Glauben heißt, sich auf das zu verlassen, was man hofft und fest mit dem zu rechnen, was man nicht sehen kann, steht im Hebräerbrief des Neuen Testaments. Glaube ist das, was einen Menschen zuletzt und zutiefst bestimmt. Deutlich zeigt er sich in seinen Wirkungen, der Befreiung und der Umkehr, der Hoffnung und der Zuverlässigkeit, der Leichtigkeit und dem Vertrauen, der Hingabe und der Zuversicht. Da ein Glaube ohne Taten tot ist, wie uns die Bibel gleichfalls lehrt, und Gott keine anderen Hände hat als die unseren, wie ein Slogan vor Jahren griffig und einprägsam zuspitzte, nützt er auch den anderen. Tradition, Gewohnheit, Erziehung können ihn begründen und verändern. Da er nicht zu beweisen ist, muß er sich immer wieder neu bewähren. Oft genug outet sich der Zweifel als sein Zwilling: "Innerlich denk' ich, mein Gott, es wird dir schon jemand helfen, oder es wird schon weitergehen", sagt die jüngere Ärztin aus Ostdeutschland.

"Ob das nun echter Glaube ist?

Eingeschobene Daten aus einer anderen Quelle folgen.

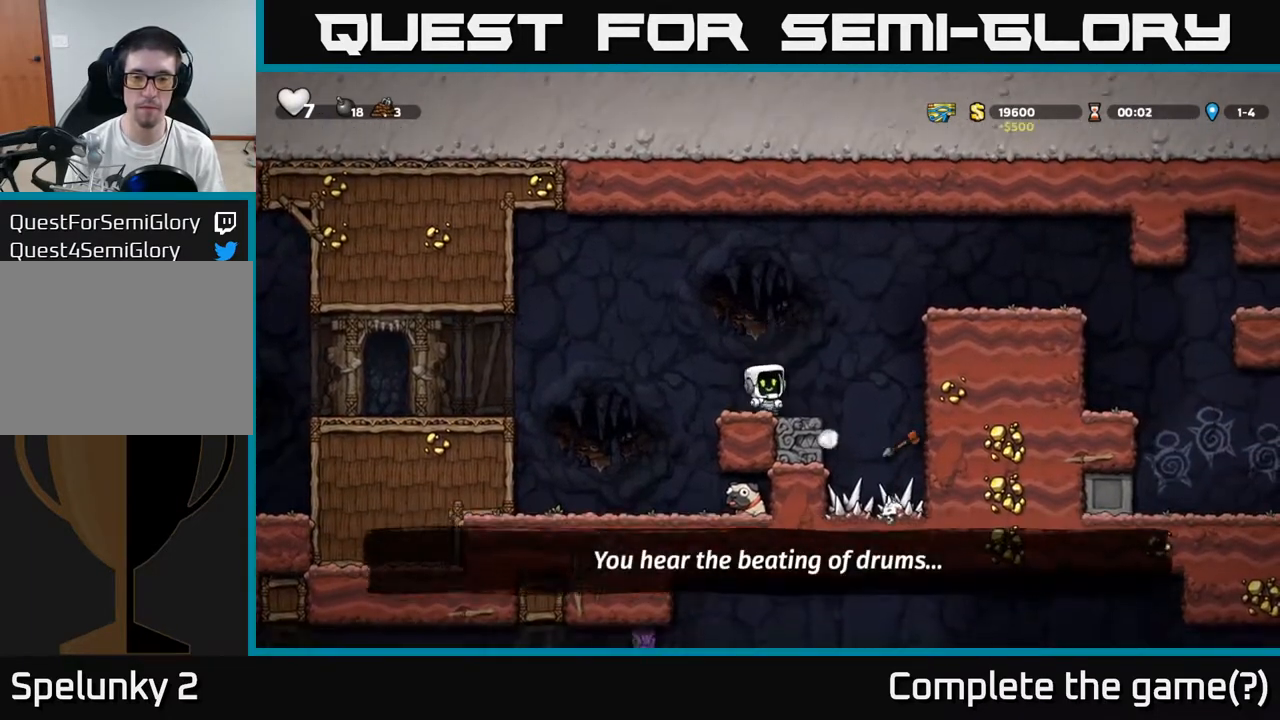
{"dt_ms": 1000, "buttons": [], "left_stick": "center"}
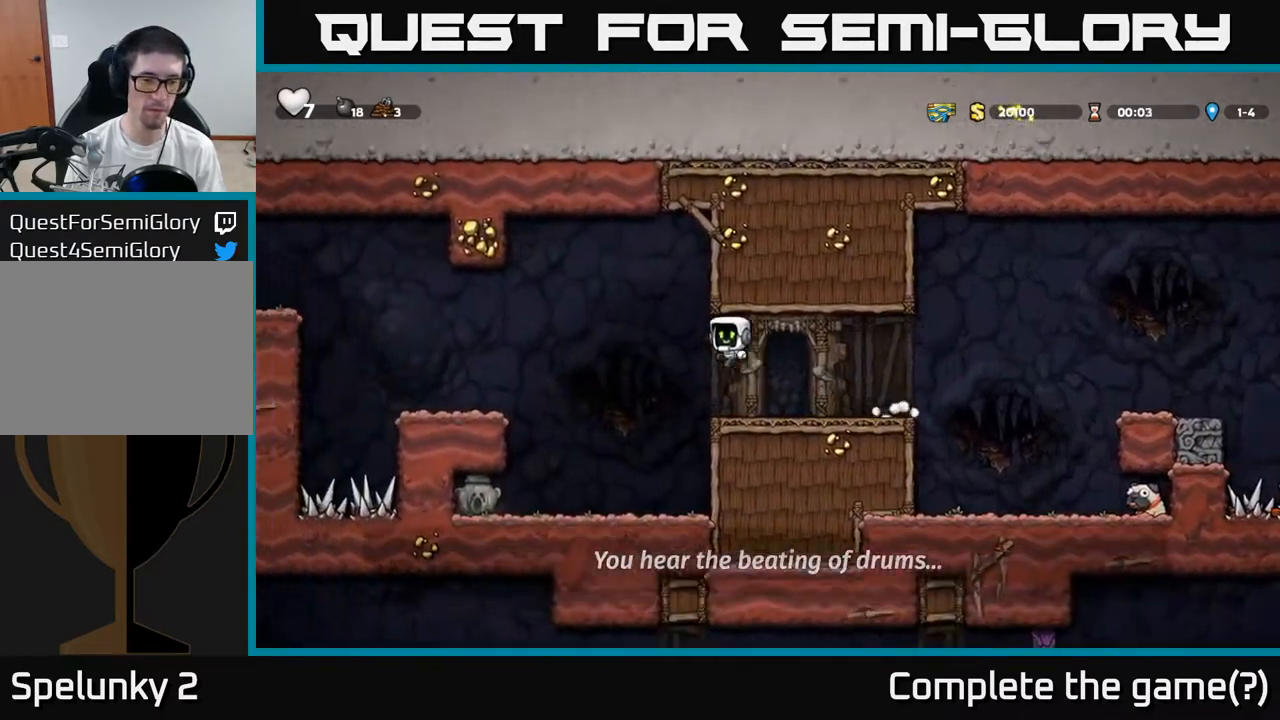
{"dt_ms": 500, "buttons": [], "left_stick": "center", "events": []}
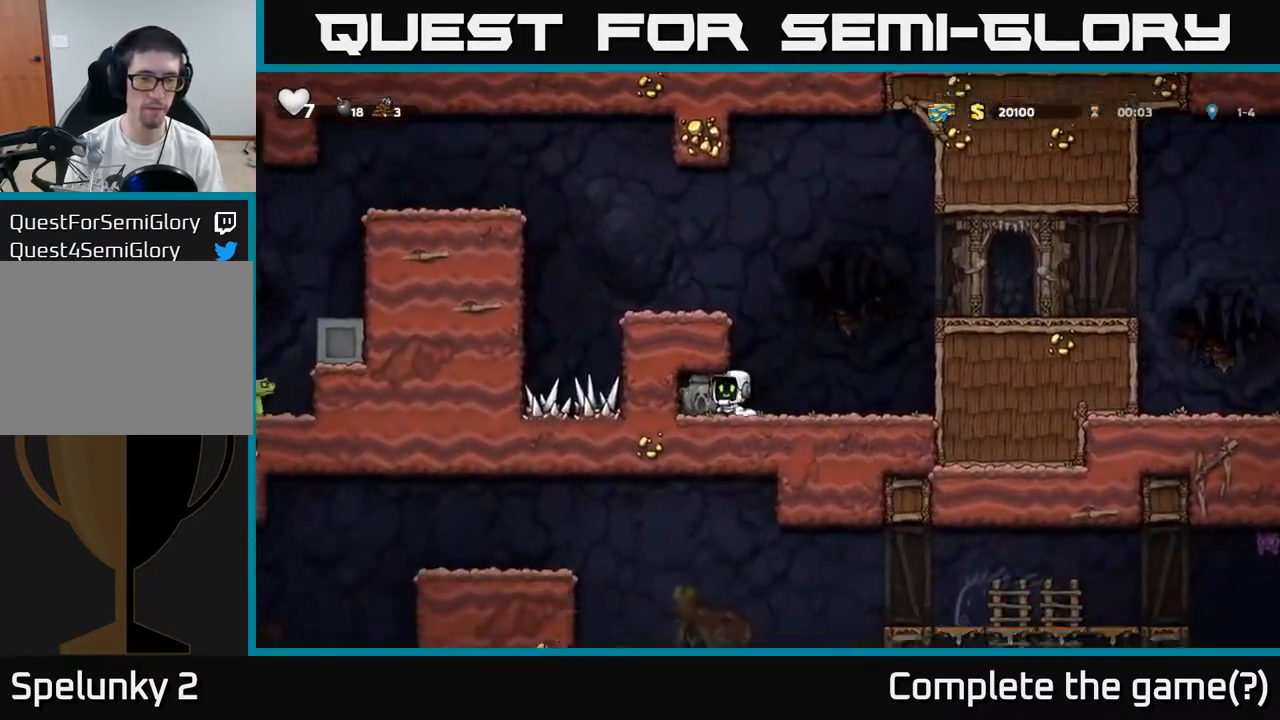
{"dt_ms": 500, "buttons": ["A"], "left_stick": "center", "events": [[67, "left_stick", "down"], [150, "X", "down"], [233, "X", "up"], [233, "left_stick", "right"], [467, "A", "down"], [500, "left_stick", "center"]]}
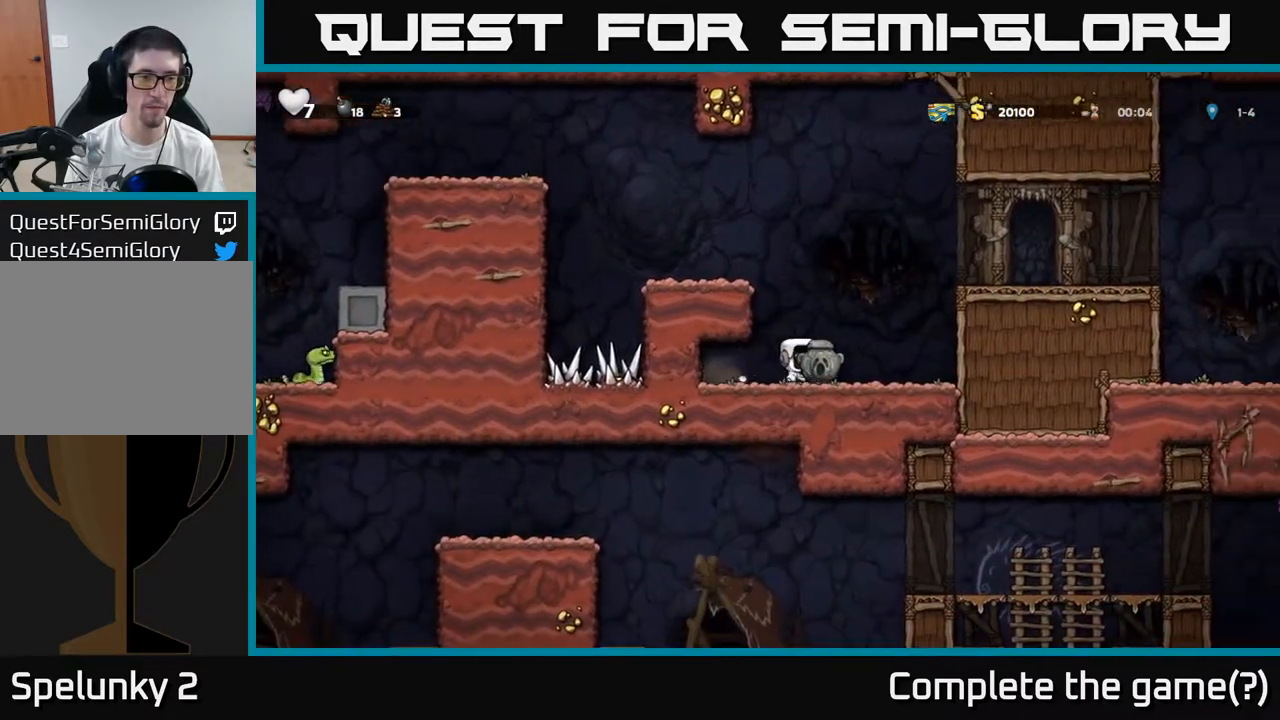
{"dt_ms": 500, "buttons": [], "left_stick": "left"}
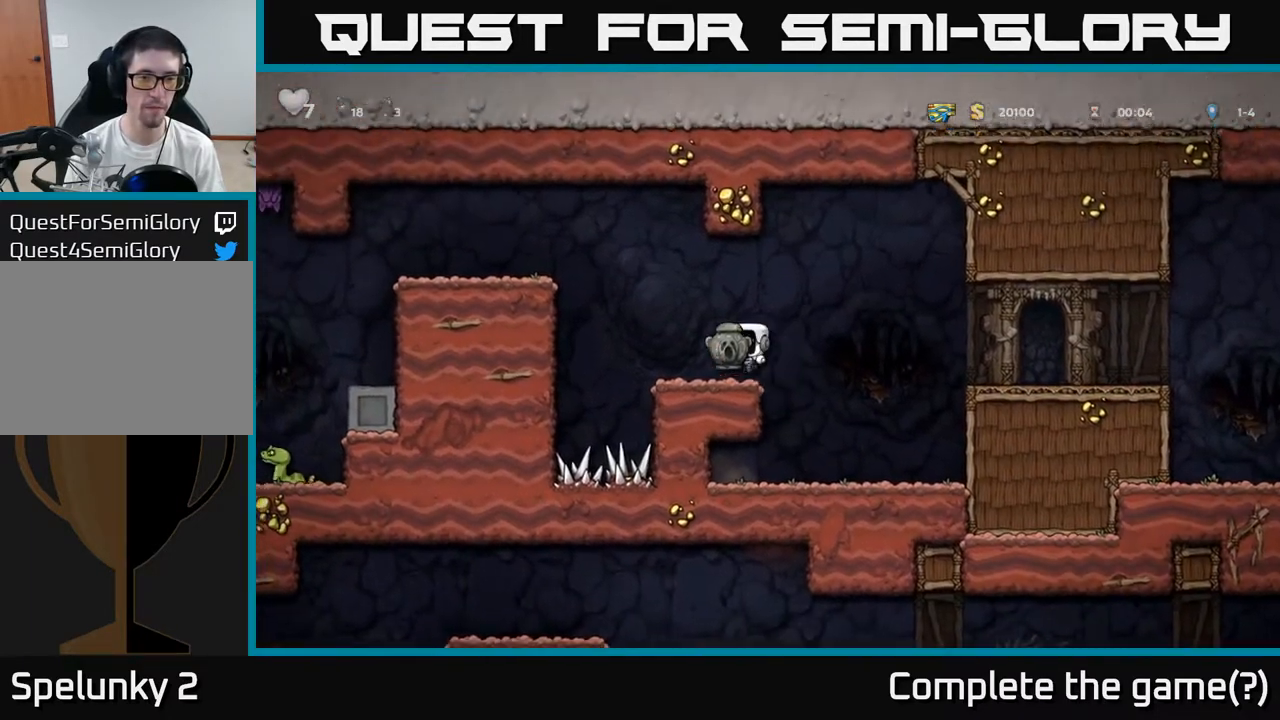
{"dt_ms": 500, "buttons": [], "left_stick": "left", "events": [[150, "A", "down"], [367, "A", "up"]]}
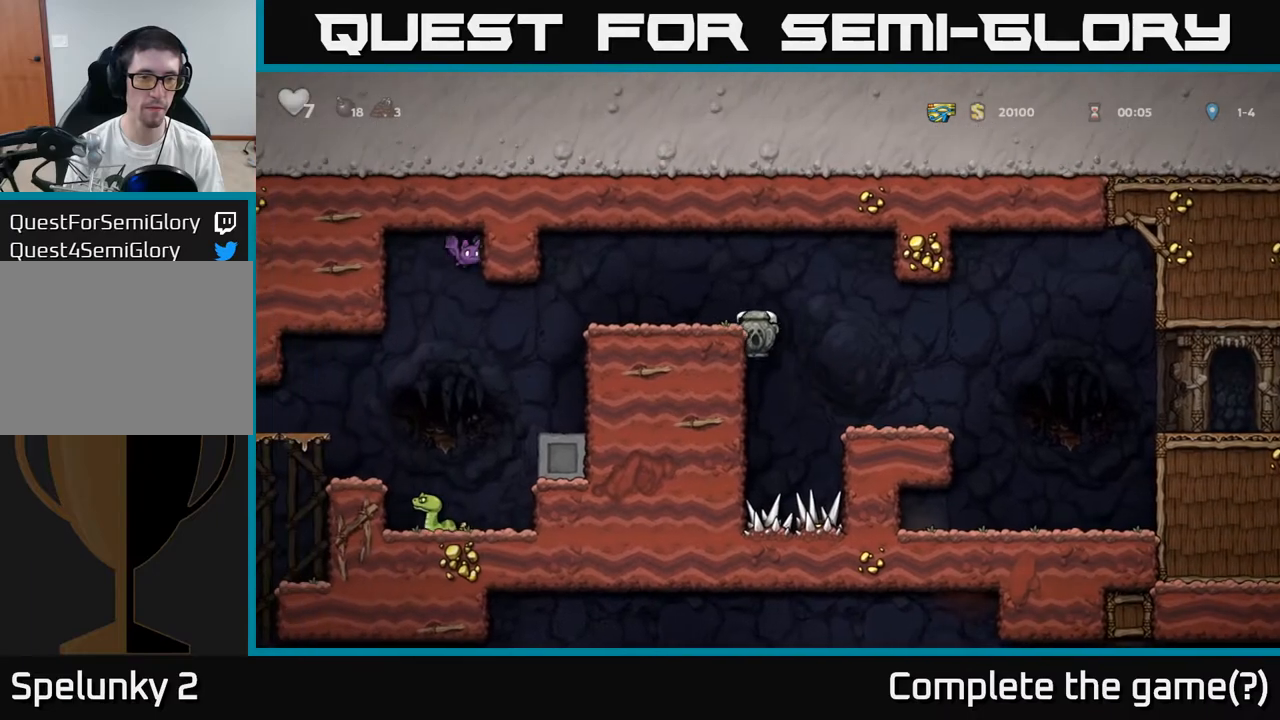
{"dt_ms": 500, "buttons": ["X"], "left_stick": "down"}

Aber eine Hoffnung sehe ich da doch, und ich, und ich wünsche mir eigentlich auch, dass ich diese nie verliere, dass man immer wieder den Punkt findet, wo man sagt, es wird schon werden." Manche gehen ganz praktisch und unbekümmert mit ihrem Glauben um, wie diese 18-jährige Gymnasiastin: "Wenn ich an Satan glaub', dann mach' ich 'ne Satansbeschwörung, und wenn sich da nichts tut, dann war da nichts." Vielleicht sollte sie es ja mal mit Gott versuchen. Der läßt sich zwar auch nicht beschwören und erhört auch gewiß nicht jedes Gebet. Aber der Glaube ist seine Gabe. Und er wird, wie der Theologe Matthias Krieg formuliert, zu einer Haltung, die zum Leben taugt.